Lei “contra o terrorismo”: por que é possível evitar
Ceará,
junho de 2013. Aposentado encara tropa de choque durante protestos.
Mobilizações seriam “atos de terror”?
Cresce
consciência de que projeto é desnecessário — e pode restringir liberdades e
mobilizações sociais. Debate será retomado no Senado semana que vem
A enorme
pressão dos setores mais conservadores da sociedade para a aprovação de uma
“lei antiterror” (leia texto rancoroso do jornalista Reynaldo Azevedo) encontrou
ontem um obstáculo. Repercutiram no Senado, onde tramita a proposta relativa ao
tema (PLS 449 / 2013), as críticas que, originárias de juristas
preocupados em garantir a liberdade de manifestação, foram difundidas pelas
redes sociais. A votação, que estava prevista para ontem, foi adiada para a próxima semana. Ficaram mais claras as
diversas posições existentes no Congresso.
Os senadores
mais claramente favoráveis à votação da nova lei são Aloysio Nunes (PSDB-SP) e
Romero Jucá (PMDB-RR). Eles ecoam uma tese apelativa formulada por Reynaldo
Azevedo, para quem o país precisa da nova norma, “ou a Copa do Mundo corre o
risco de se encontrar com o caos”. Já os dois senadores do PT — Paulo Paim (RS)
e Jorge Viana (AC) –, que atraíram os holofotes da mídia na véspera, ao
defenderem votação imediata do projeto, recuaram parcialmente. Continuam
defendendo a suposta importância da lei, mas afirmam que ela precisa garantir
de forma explícita, em seu texto, que não haverá restrições à liberdade da
manifestação. Viana chegou a declarar, ontem, que “se houver este risco, é melhor não
ter lei”. Uma posição ainda mais clara, contra o projeto, foi manifestada pelos
líderes do PT, Humberto Costa, e PSOL, Randolfe Rodrigues. O petista postou, em
seu twitter:
“Acabo de sair da reunião de líderes. No PT, cremos que esse projeto contra
terrorismo é muito amplo e pode criminalizar movimentos sociais”. Randolfe foi
ainda diretíssimo. ”Eu não sei o que pode vir de uma lei que quer,
claramente, tipificar movimento sociais como terroristas”, disse este último.
Sua posição
coincide com o que pensam advogados que atuam com os movimentos sociais.

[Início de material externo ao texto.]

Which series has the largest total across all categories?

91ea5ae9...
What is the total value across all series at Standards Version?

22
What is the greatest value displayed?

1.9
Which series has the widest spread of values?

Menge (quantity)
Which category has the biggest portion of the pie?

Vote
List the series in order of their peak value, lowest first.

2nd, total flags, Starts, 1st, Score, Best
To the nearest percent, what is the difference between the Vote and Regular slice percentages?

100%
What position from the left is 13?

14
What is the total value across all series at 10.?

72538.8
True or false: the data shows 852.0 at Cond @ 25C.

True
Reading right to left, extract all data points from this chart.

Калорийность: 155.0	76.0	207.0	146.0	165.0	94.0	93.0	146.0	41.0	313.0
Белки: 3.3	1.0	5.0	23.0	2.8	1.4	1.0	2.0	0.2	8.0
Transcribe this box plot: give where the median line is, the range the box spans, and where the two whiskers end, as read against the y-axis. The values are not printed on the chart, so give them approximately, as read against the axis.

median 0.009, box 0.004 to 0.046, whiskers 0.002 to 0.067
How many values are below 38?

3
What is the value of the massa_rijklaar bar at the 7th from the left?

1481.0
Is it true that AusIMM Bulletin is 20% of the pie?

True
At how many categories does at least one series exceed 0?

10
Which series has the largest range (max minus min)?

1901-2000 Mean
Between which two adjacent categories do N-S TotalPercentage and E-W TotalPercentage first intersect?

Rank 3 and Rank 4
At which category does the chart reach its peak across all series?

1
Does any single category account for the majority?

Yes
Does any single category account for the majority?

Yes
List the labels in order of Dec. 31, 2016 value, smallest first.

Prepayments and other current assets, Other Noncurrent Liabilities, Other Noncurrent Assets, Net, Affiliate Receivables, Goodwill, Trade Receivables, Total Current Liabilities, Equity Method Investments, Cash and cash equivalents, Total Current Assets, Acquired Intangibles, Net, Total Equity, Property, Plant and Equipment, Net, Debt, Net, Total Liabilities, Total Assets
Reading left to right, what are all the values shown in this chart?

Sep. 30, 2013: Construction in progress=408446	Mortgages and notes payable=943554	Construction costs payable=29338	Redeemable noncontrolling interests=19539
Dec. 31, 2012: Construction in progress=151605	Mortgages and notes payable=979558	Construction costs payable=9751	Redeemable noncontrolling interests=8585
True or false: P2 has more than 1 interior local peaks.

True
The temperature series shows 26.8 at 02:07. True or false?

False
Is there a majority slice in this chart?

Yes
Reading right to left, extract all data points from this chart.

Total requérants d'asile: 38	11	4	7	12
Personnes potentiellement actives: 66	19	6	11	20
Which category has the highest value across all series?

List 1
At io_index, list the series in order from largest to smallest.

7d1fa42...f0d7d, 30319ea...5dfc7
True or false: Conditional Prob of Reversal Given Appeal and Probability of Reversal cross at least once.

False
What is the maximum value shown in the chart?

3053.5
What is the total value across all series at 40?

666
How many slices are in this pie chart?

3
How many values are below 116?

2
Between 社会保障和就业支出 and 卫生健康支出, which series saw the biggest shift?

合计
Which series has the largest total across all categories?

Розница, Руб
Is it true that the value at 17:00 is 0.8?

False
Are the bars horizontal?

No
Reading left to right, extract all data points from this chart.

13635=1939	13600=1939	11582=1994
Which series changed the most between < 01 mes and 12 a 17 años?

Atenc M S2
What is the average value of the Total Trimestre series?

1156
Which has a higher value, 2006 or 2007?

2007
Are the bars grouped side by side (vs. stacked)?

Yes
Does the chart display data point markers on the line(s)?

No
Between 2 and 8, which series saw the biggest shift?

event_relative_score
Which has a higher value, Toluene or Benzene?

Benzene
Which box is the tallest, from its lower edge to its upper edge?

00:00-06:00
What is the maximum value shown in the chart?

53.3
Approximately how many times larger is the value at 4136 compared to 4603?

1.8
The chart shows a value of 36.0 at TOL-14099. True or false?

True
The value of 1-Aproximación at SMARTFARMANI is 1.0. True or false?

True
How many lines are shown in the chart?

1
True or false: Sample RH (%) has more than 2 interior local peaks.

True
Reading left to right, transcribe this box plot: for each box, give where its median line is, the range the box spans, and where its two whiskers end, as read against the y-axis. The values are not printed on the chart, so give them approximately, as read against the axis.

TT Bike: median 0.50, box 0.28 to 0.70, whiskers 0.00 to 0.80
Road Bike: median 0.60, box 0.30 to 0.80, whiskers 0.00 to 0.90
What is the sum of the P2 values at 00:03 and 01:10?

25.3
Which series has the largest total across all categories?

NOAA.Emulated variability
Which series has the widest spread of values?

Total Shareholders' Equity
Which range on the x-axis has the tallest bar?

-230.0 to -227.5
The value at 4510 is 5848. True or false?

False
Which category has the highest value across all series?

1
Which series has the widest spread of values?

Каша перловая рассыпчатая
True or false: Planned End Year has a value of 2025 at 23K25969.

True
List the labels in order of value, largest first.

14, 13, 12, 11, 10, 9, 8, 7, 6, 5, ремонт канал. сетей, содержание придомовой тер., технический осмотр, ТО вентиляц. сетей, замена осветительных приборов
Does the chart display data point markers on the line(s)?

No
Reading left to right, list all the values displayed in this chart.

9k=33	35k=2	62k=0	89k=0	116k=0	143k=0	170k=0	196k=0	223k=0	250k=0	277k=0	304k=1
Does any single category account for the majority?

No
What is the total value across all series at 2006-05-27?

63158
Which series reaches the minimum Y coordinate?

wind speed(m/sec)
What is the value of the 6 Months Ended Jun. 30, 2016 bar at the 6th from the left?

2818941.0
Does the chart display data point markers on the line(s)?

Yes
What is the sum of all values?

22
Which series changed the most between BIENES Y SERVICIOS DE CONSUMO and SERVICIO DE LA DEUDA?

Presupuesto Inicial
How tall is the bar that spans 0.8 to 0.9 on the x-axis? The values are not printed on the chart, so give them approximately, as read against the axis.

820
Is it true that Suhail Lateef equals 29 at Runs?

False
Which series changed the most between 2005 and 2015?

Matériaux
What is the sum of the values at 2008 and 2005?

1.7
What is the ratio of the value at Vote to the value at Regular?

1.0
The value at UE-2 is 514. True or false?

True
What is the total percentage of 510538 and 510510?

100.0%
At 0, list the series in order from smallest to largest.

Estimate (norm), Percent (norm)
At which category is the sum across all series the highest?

Juliana Brito, que assessora os Comitês Populares contra a Copa, é uma delas.
Ela lembrou que já há na legislação atual,
dispositivos que permitem punir os autores de crimes previstos no PL 449 — como
homicídio, destruição de patrimônio, emprego de explosivo e muitos outros. Mas
advertiu: o projeto de “lei antiterror” está redigido de forma especialmente
genérica e vaga, de modo a permitir amplo enquadramento — inclusive de
manifestantes. Por exemplo: segundo o texto, “terrorismo”, punível com penas de
15 a 30 anos de prisão, é “provocar ou infundir terror ou pânico generalizado
mediante ofensa ou tentativa de ofensa à vida, à integridade física ou à saúde
ou à privação da liberdade da pessoa”. Juliana questiona: “É muito abstrato. Podemos compreender
então que uma matéria [jornalística] distorcendo a realidade pode espalhar o
terror ou o pânico, e aí a empresa responsável também seria enquadrada?”
Apoiando-se
nos mesmos argumentos de Juliana, o jurista Pedro Abramovay escreveu ontem uma carta ao senador Jorge
Viana (PT-AC), de quem se diz “um grande admirador”. Abramovay analisa o tema a
partir do cenário internacional e das inúmeras legislações “antiterror”
adotadas após o 11 de setembro. Ele lembra: “O mundo viveu uma onda de
legislação antiterrorista após os atentados de 11 de setembro. Penas altíssimas.
Países que não tinham nenhum problema com terrorismo passaram a aprovar
legislações duras, flexibilizando direitos, criando noções bastante amplas do
que vem a ser terrorismo. O resultado foi trágico. De Guantánamo aos
centros de tortura espalhados pelo mundo. De grampos generalizados a
perseguições a adversários políticos. A justificativa da luta contra o
terrorismo deixou o mundo hoje um lugar menos livre. Os valores democráticos
estão mais frágeis. E o mundo não está necessariamente mais seguro.”
O adiamento
da votação no Senado, e as hesitações dos parlamentares que se mostraram mais
afoitos em defender a nova lei são um ótimo sinal. Parece claro que há uma
brecha para evitar o retrocesso. Dependerá, é provável, de repercutir mais
amplamente argumentos como os de Juliana Brito e Pedro Abramovay — e de
produzir mobilização em torno deles.